**INSTRUCTIONS FOR THE TASK**. Output all of the data below without changing a word, and exclude the pictures.

**LISTED RECORDS**.
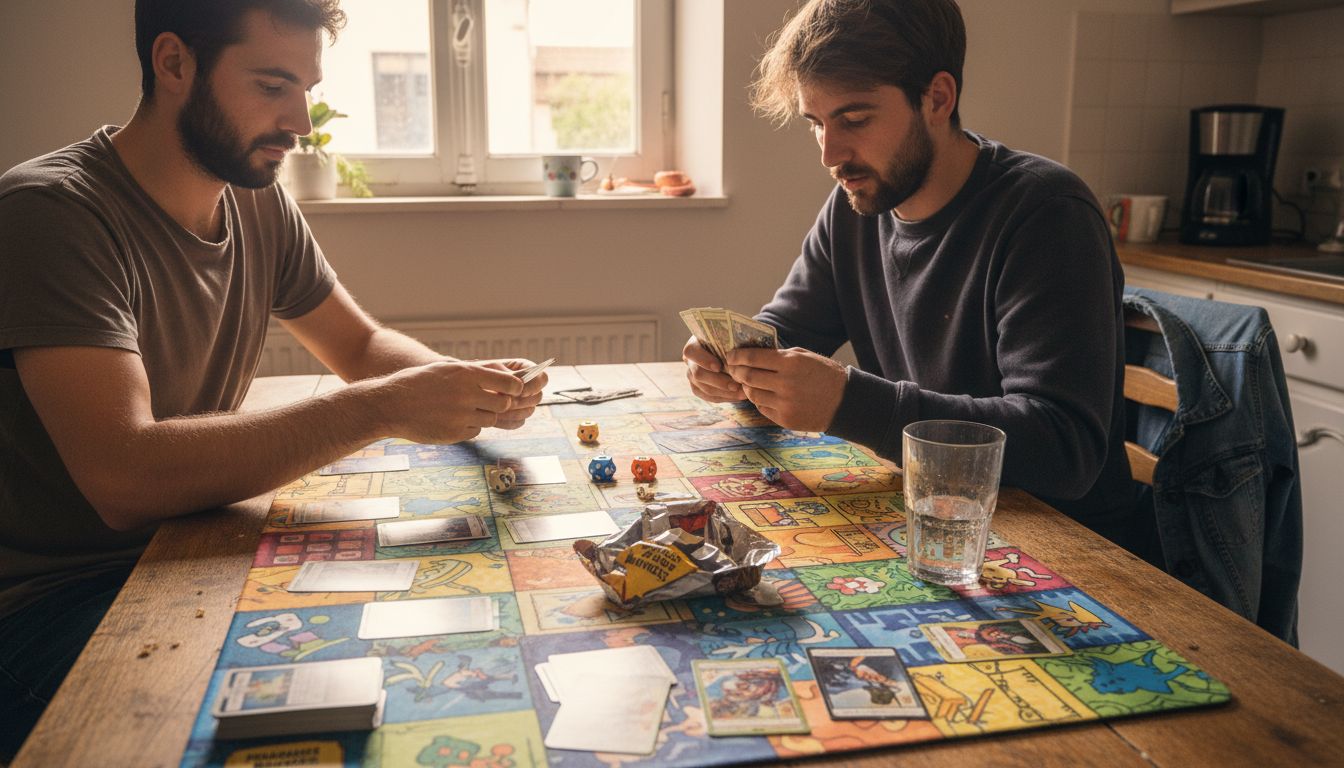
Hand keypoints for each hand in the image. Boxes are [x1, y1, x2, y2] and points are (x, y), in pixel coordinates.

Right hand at [375, 360, 523, 442]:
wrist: (390, 404)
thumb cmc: (417, 383)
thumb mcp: (445, 369)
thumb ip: (472, 373)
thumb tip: (503, 376)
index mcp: (466, 374)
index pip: (509, 383)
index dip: (514, 388)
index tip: (514, 391)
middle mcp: (467, 394)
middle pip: (503, 404)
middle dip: (500, 404)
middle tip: (490, 403)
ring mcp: (461, 416)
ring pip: (491, 419)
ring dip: (483, 416)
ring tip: (465, 410)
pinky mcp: (455, 433)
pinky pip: (475, 431)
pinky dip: (469, 427)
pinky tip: (452, 420)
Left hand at [479, 358, 546, 428]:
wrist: (462, 388)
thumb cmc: (476, 374)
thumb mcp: (491, 371)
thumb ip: (508, 377)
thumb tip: (522, 385)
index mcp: (525, 370)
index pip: (542, 378)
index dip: (534, 385)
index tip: (521, 390)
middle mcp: (527, 387)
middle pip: (538, 397)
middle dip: (522, 401)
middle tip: (506, 403)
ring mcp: (522, 403)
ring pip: (529, 411)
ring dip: (513, 412)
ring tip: (496, 410)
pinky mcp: (514, 416)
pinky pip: (518, 423)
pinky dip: (507, 422)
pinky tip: (494, 418)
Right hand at [683, 335, 743, 402]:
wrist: (732, 353)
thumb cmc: (732, 342)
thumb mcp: (730, 339)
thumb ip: (731, 344)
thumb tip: (740, 352)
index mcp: (694, 345)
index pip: (691, 352)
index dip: (703, 360)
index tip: (718, 367)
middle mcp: (691, 361)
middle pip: (698, 374)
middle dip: (719, 381)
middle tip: (736, 385)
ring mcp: (692, 376)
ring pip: (704, 389)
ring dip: (725, 392)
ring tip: (742, 393)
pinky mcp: (698, 389)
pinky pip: (709, 397)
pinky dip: (725, 398)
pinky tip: (738, 396)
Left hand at [725, 347, 846, 430]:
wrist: (845, 402)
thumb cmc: (824, 375)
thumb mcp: (804, 357)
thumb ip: (779, 356)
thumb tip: (753, 355)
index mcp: (790, 363)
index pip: (753, 357)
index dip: (737, 356)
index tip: (730, 356)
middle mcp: (785, 383)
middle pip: (748, 377)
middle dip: (736, 372)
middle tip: (732, 369)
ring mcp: (784, 404)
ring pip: (753, 394)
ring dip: (747, 387)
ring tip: (748, 382)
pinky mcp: (785, 419)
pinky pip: (763, 408)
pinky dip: (760, 400)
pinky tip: (763, 395)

**EXERCISE SOLUTION**.
Hand keypoints for each hand in the image. Boxes are [x1, y1, x2, y2] and points are (x, y), in pixel coordinates.

Right hand at [375, 360, 523, 442]:
wrist: (390, 404)
thumb cmc: (417, 383)
thumb mcp: (445, 369)
thumb ip: (472, 373)
thumb tip: (503, 376)
index mcp: (466, 374)
index pip: (509, 383)
index dip: (514, 388)
index tip: (514, 391)
middle mcp: (467, 394)
middle pip: (503, 404)
middle dip: (500, 404)
middle tip: (490, 403)
ring mcp: (461, 416)
ring pip: (491, 419)
ring dip: (483, 416)
ring tip: (465, 410)
pinky mcp: (455, 433)
pinky pip: (475, 431)
pinky dip: (469, 427)
pinky tip: (452, 420)
Left hand at [479, 358, 546, 428]:
wrist: (462, 388)
thumb cmc: (476, 374)
thumb mcp: (491, 371)
thumb ip: (508, 377)
thumb tip: (522, 385)
index mcp: (525, 370)
index pip: (542, 378)
index dip: (534, 385)
index tip: (521, 390)
middle mcp: (527, 387)
middle pip: (538, 397)
middle dip: (522, 401)
middle tip: (506, 403)
ring mcp: (522, 403)
ring pip: (529, 411)
ring dip: (513, 412)
ring tip: (496, 410)
pinky mcp: (514, 416)
pinky pip: (518, 423)
pinky dip: (507, 422)
pinky tip: (494, 418)
Right hand at [683, 335, 743, 402]:
wrist: (732, 353)
thumb cmc: (732, 342)
thumb mcp: (730, 339)
thumb ip: (731, 344)
thumb tip: (740, 352)
index mcp: (694, 345)
index pip: (691, 352)
index dip: (703, 360)
index tip: (718, 367)
middle mcp: (691, 361)
middle pip: (698, 374)
middle dip: (719, 381)
middle tip: (736, 385)
ring mcp: (692, 376)
ring pip: (704, 389)
ring dip: (725, 392)
ring tip: (742, 393)
pinky mcp: (698, 389)
pinky pip: (709, 397)
pinky dip: (725, 398)
pinky tip: (738, 396)
Left hand at [725, 347, 846, 430]:
wrist: (845, 402)
thumb cmc: (824, 375)
thumb mcp: (804, 357)
thumb ip: (779, 356)
thumb tip: (753, 355)
index mcp: (790, 363)
index pip: (753, 357)
index dip: (737, 356)
index tip: (730, 356)
middle mcp: (785, 383)
middle pip: (748, 377)
middle dip: (736, 372)
middle tip: (732, 369)
ring mcp: (784, 404)
ring pip: (753, 394)
ring dip: (747, 387)
ring tip: (748, 382)
pinky mcp: (785, 419)
pinky pip: (763, 408)
pinky dip: (760, 400)
pinky tip: (763, 395)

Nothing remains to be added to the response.